The authors break the overall trend into a range of periods, centred around the recessions of the early-1990s and late-2000s. This enables them to show that wages behaved very differently during the most recent downturn: falling in real terms rather than merely slowing down as they did between 1989 and 1993. It’s a phenomenon we’ve looked at beforeand appears to owe much to a shift in the relationship between unemployment and real wage growth that took place over the last decade.

Another change in pay patterns that the release highlights relates to the distribution of pay. The chart below sets out average annual increases in hourly pay (excluding overtime) for each point of the earnings distribution, across four periods.

Looking first at 1986 to 1998, we see that the pace of wage growth increased with earnings: that is, those who were paid more received bigger pay increases. In short, wages grew, but so did inequality.

Between 1998 and 2007 by contrast, real wages grew much more quickly at the bottom of the distribution than elsewhere, boosted by the introduction of the National Minimum Wage. There was little variation across much of the rest of the population, though the very highest earners continued to move away from the rest. It means inequality in the bottom half of the earning distribution shrank somewhat, while top-half inequality continued to grow.

Nevertheless, in absolute terms and across the period as a whole, everyone continued to get better off (although the picture looks only about half as good if we use the broader-based Retail Prices Index to adjust for inflation rather than the Consumer Prices Index, as we usually do). What the analysis doesn’t do though, is look within this time period.

As the work of the Commission for Living Standards highlighted, many of the gains set out here were realised at the start of the period, with strong wage growth at the end of the 1990s and turn of the millennia being followed by real wage stagnation for a majority of the population from around 2003. Even at the bottom of the distribution, increases in the NMW became steadily less aggressive during the 2000s, reducing the extent to which bottom-half inequality became compressed. Indeed, after taking account of inflation, the adult rate NMW is now lower than it was in 2004.

The focus on hourly wages also means that the analysis probably understates the gains made by the highest earners. Bonus payments have accounted for a growing share of total remuneration over the last decade or so (for example, in 2002 bonus payments made up 13 per cent of average pay in the finance sector; by 2008 they had jumped to 23 per cent) – with another report out this week suggesting that share options are playing an increasing role too. Such payments are typically not captured particularly well in the hourly variable of the Annual Survey of Hours and Earnings from which the ONS analysis is derived. Even on this measure though, inequality between the top and the bottom remains high, particularly in London and the South East, as the next chart shows.

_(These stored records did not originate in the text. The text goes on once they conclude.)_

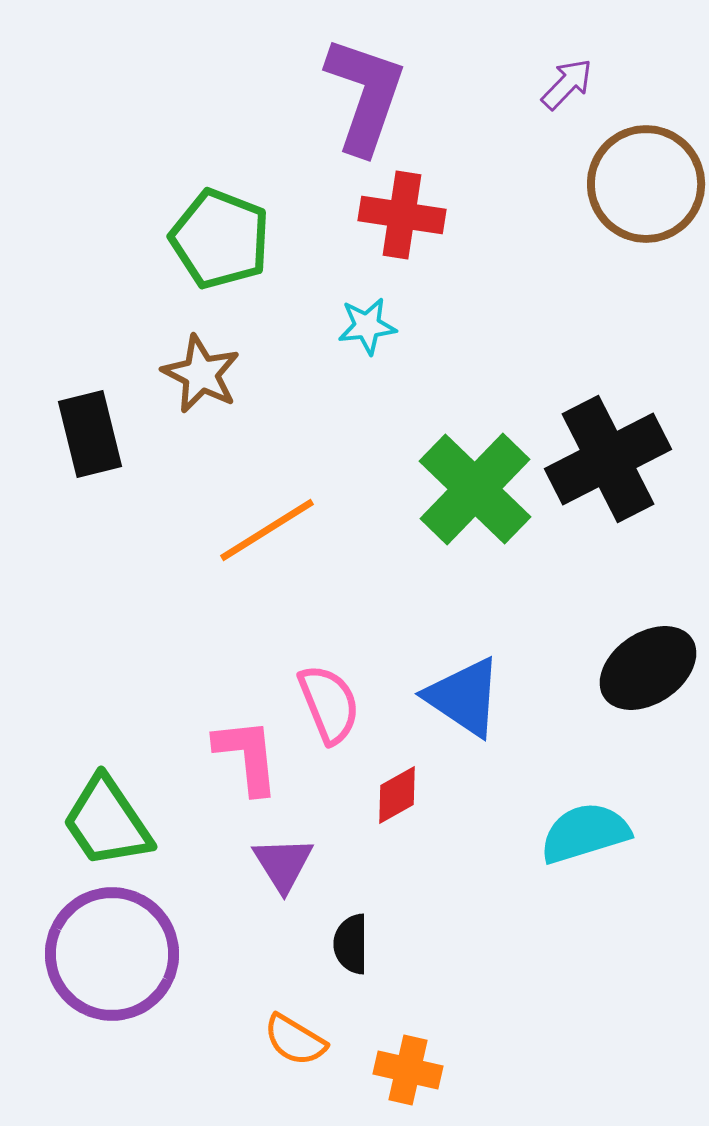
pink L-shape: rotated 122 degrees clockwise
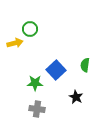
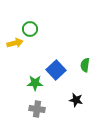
black star: moved 3 px down; rotated 16 degrees counterclockwise
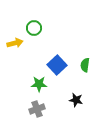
green circle: moved 4 px right, 1 px up
blue square: moved 1 px right, 5 px up
green star: moved 4 px right, 1 px down
gray cross: rotated 28 degrees counterclockwise
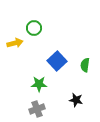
blue square: moved 4 px up
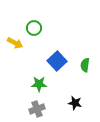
yellow arrow: rotated 42 degrees clockwise
black star: moved 1 px left, 3 px down
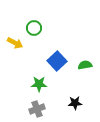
green semicircle: rotated 72 degrees clockwise
black star: rotated 16 degrees counterclockwise
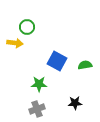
green circle: moved 7 px left, 1 px up
yellow arrow: rotated 21 degrees counterclockwise
blue square: rotated 18 degrees counterclockwise
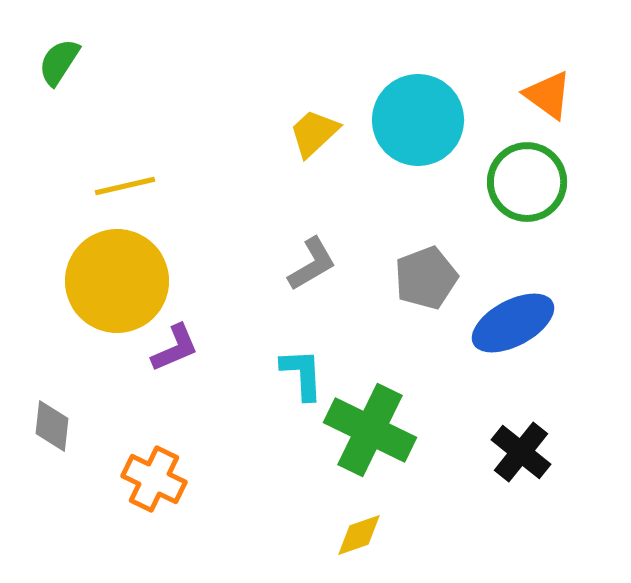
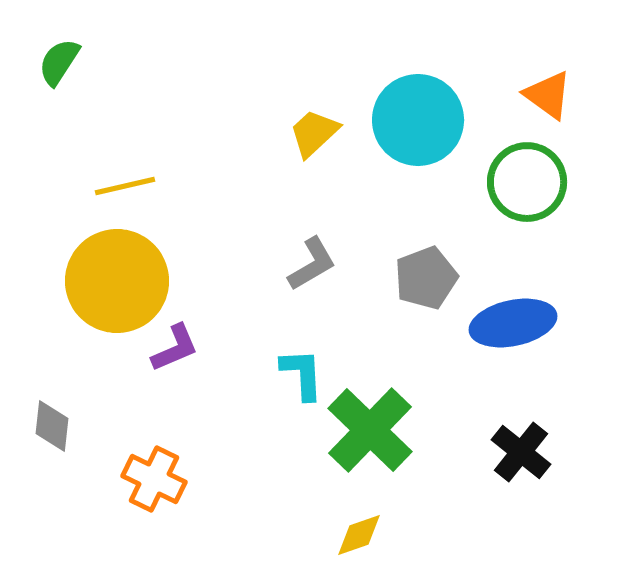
blue ellipse: rotated 16 degrees clockwise
green cross: rotated 18 degrees clockwise
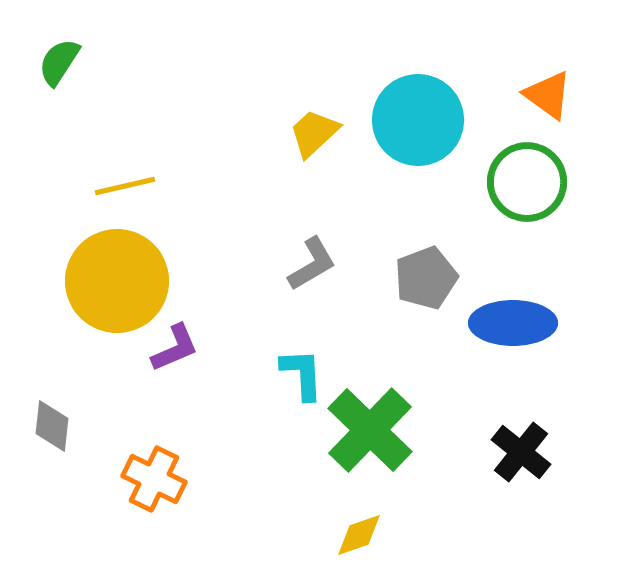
blue ellipse: rotated 12 degrees clockwise
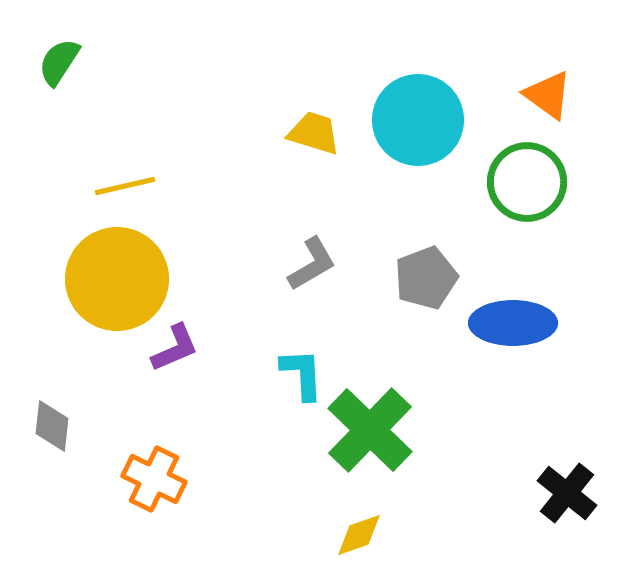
yellow trapezoid: rotated 60 degrees clockwise
yellow circle: moved 2 px up
black cross: moved 46 px right, 41 px down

Going forward, if we assume that sustainable economic growth will eventually return and with it, in time, real wage growth, what is the outlook for pay? Against a continuing backdrop of globalisation and automation the answer – without intervention on pay practices and, longer term, on skills – is likely to be anaemic and unequal. At the headline level, the last 25 years look relatively healthy and we have made some real strides in terms of improving pay at the bottom. But the evidence from the last ten years or so is much less encouraging. If, as the new President hopes, the best is yet to come, then we need to look again at how overall economic growth feeds into the pockets of ordinary workers in the UK.